Rheumatic heart disease is still a major concern.

Scarcity of data on IHD and the non-existence of epidemiological

surveillance systems for cardiovascular diseases in most of SSA

should not be construed to mean rarity of the disorder. INTERHEART,

a global case–control study of acute myocardial infarction (AMI)

of 28 000 subjects in 52 countries showed that nine risk factors

accounted for 90% of population-attributable risk (PAR) in all

regions.

7

These risk factors included hypertension, diabetes, central

obesity, dyslipidaemia, physical inactivity, psychological stress,

tobacco use, inadequate intake of fruits and vegetables, and

inadequate or no alcohol intake.

Although the results of the INTERHEART study have been

challenged on account of it being a case–control study rather than

a prospective study, the major contributing individual risk factors

for acute myocardial infarction are generally consistent across the

globe and reminiscent of the conclusions of the original Framingham

Heart study several decades ago, as well as its 30-year follow-up

study.

8,9

Some have questioned the reliability of information on

some of the cardiovascular risk factors used in the INTERHEART

study, for example history of hypertension and diabetes mellitus,

and have raised concerns about recall bias regarding diet and

psychosocial factors in the setting of devastating effects of index

acute myocardial infarction on a person’s mental state.

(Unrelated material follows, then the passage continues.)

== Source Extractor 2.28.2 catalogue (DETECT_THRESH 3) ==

In some

parts of SSA, haemoglobinopathies such as haemoglobin S or

haemoglobin C might contribute to ischaemic heart disease due to

vasoocclussive crises.

Secondly, despite variations in genetic susceptibilities to IHD in

different ethnic groups, the common environmental and traditional

coronary heart disease risk factors pathogenetically play their roles

through a common final pathway in the development of clinical

atherosclerotic heart disease in all ethnic groups. Marked regional

differences in the impact of CVDs merely reflect a myriad of

factors, among them the level of care, quality of health statistics,

and differences in stages of socio-economic, nutritional and

epidemiological transition between countries, communities and

even between individuals.

Thirdly, as societies undergo ‘urbanisation’, risk-factor levels

for CVDs including IHD increase. For instance, only about 5% of

Africans were urbanised by 1900. At the start of independence in

the 1950s, 14.7% of inhabitants of Africa were urban. In 2000,

the urbanisation rate had risen to 37.2%, and by 2015 the rate is

expected to hit 45.3% with continually high rates of rural–urban

migrations across Africa.

10

The burden of cardiovascular risk factors in SSA

Hypertension

Systemic arterial hypertension poses a special challenge in SSA,

with immense socio-economic implications because of its high

prevalence, especially in urban dwellers. Hypertension is arguably

the most powerful cardiovascular risk factor in the African context

and has been declared by the African Union as one of the greatest

health challenges to the continent other than HIV/AIDS. The problem

is compounded by lack of awareness, frequent under-diagnosis,

low levels of control and the severity of its complications.

11-13

Despite the dearth of data and marked variation between and

within studies, hypertension is estimated to affect 10 to 30% of

Africans, virtually one in six people. In West Africa, hypertension

affects 30 to 40% of people aged 65 years or older in rural areas,

and approximately 50% of semi-urban dwellers. In the mixed

population (Coloureds) of South Africa, 50 to 60% of people over

the age of 65 years have hypertension. These figures approximate

the 60 to 70% prevalence of hypertension in African-Americans

over 65 years of age.

14

An estimated 75 to 80 million Africans,

more than twice the global estimate of people with HIV/AIDS, had

hypertension in 2000. The number of Africans with hypertension

will escalate to 150 million by 2025.